Un violento asalto armado ocurrido en la madrugada de este martes en un hotel alojamiento de Barranqueras volvió a encender las alertas por la sucesión de robos millonarios que se vienen registrando en el área metropolitana desde fines de diciembre.
El hecho tuvo lugar minutos después de la medianoche en un motel ubicado sobre avenida Ayacucho al 4800, en la zona sur de la ciudad. Dos delincuentes que se movilizaban en motocicleta sorprendieron al conserje del establecimiento, un joven de 22 años, cuando salió a verificar la activación de una alarma de ingreso.
Según informaron fuentes policiales, los sujetos redujeron al trabajador a punta de pistola, lo obligaron a ingresar a la oficina administrativa y lo golpearon mientras forzaban la caja fuerte. Tras concretar el asalto, escaparon rápidamente del lugar con la recaudación acumulada del mes y el equipo DVR del sistema de cámaras de seguridad.

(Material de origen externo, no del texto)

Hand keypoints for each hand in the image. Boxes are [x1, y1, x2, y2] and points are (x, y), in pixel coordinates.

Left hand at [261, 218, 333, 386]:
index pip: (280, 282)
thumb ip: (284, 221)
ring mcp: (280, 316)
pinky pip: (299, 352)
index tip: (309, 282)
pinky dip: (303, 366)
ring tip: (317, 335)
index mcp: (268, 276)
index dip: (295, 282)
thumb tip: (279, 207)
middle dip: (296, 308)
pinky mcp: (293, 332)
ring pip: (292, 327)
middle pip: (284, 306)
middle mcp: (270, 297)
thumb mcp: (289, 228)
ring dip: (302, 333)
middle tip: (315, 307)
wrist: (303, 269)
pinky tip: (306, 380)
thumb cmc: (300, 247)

De acuerdo a información extraoficial a la que accedió este medio, el monto sustraído rondaría los 4 millones de pesos, lo que convierte al hecho en uno de los robos más significativos registrados en las últimas semanas.

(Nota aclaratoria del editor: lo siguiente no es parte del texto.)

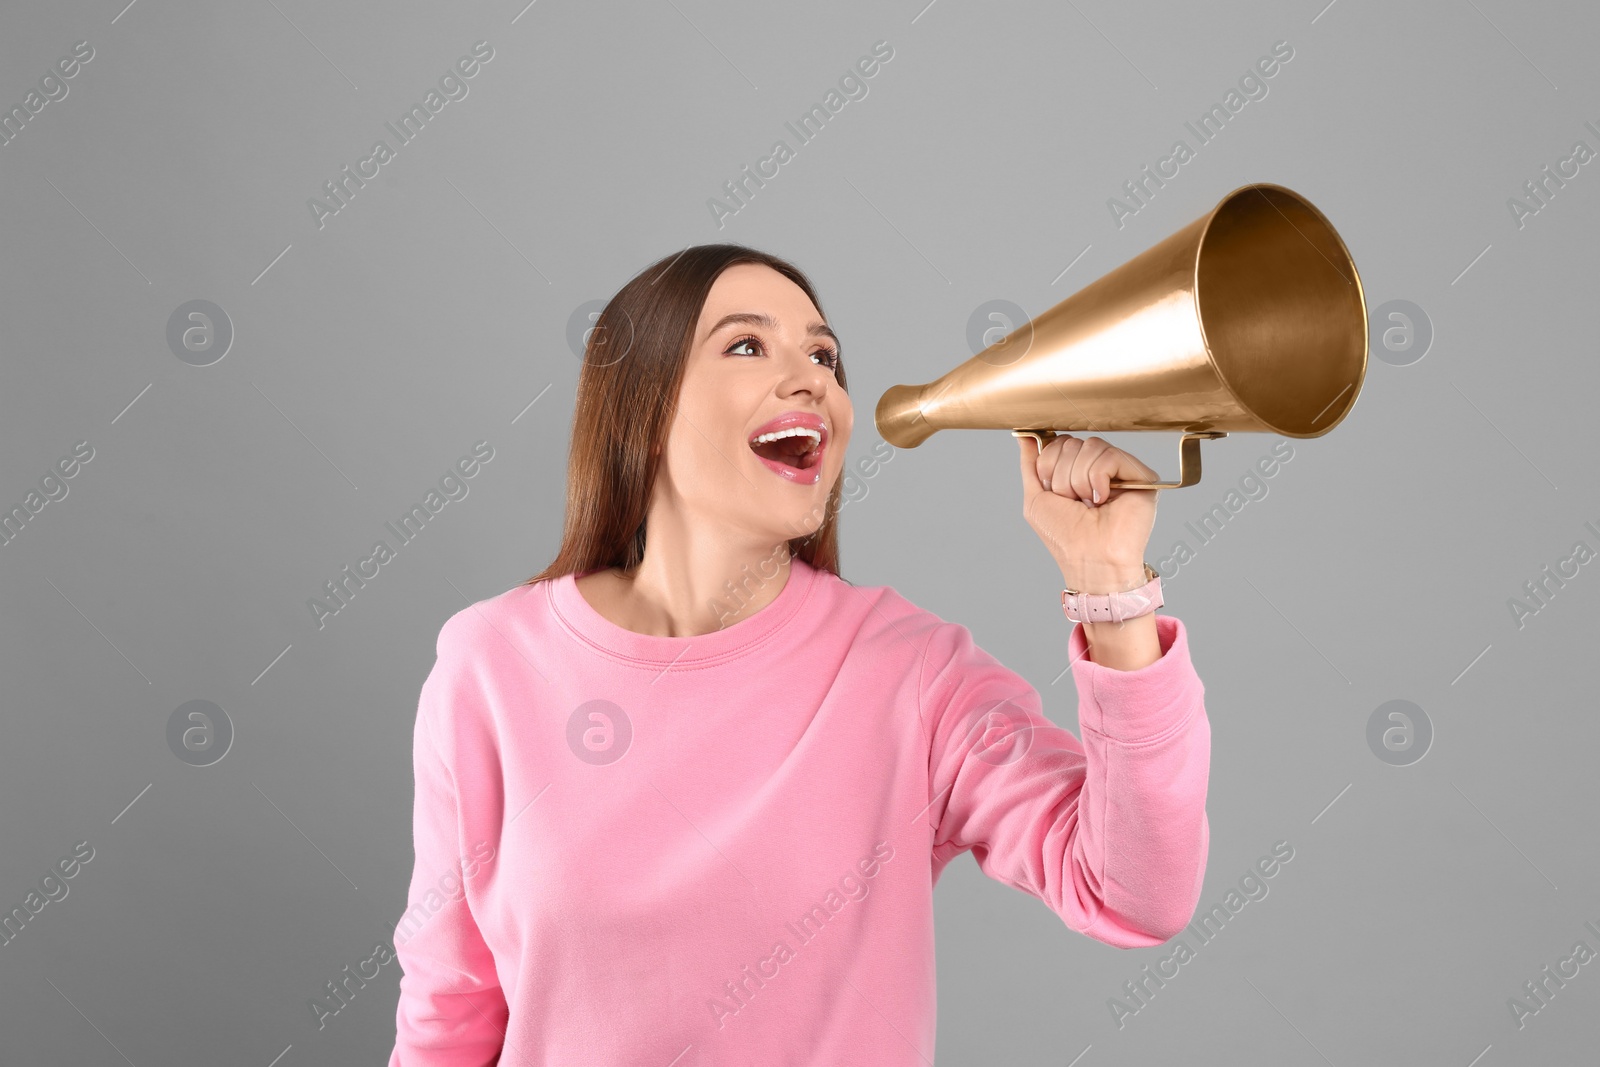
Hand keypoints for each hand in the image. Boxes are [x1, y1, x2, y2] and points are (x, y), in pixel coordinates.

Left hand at [1017, 434, 1159, 591]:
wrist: (1090, 560)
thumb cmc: (1066, 538)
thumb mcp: (1036, 499)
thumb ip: (1030, 465)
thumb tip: (1025, 436)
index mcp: (1077, 471)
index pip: (1059, 442)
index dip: (1049, 466)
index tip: (1055, 494)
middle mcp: (1100, 468)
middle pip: (1072, 442)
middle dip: (1062, 477)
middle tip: (1074, 503)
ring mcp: (1121, 471)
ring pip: (1091, 447)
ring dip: (1079, 482)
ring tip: (1088, 504)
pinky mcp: (1140, 476)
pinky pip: (1109, 456)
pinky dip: (1098, 480)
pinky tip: (1102, 500)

En la escena trabajó personal del Gabinete Científico del Poder Judicial junto a la Sección Rastros del Departamento Antecedentes Personales, quienes realizaron pericias y levantamiento de huellas. La causa quedó en manos de la División Delitos Contra la Propiedad del Departamento Investigaciones Complejas, que desplegó un operativo para identificar y detener a los autores.
El asalto se suma a una serie de robos millonarios y de características llamativas que se vienen produciendo en el Gran Resistencia desde el 23 de diciembre pasado, varios de ellos cometidos con violencia, uso de armas de fuego y una logística que refuerza la hipótesis de bandas organizadas.
Mientras avanza la investigación, el episodio vuelve a poner en foco la creciente preocupación por la seguridad en Barranqueras y zonas aledañas, donde comerciantes y trabajadores nocturnos aparecen como blancos reiterados de hechos delictivos de alto impacto.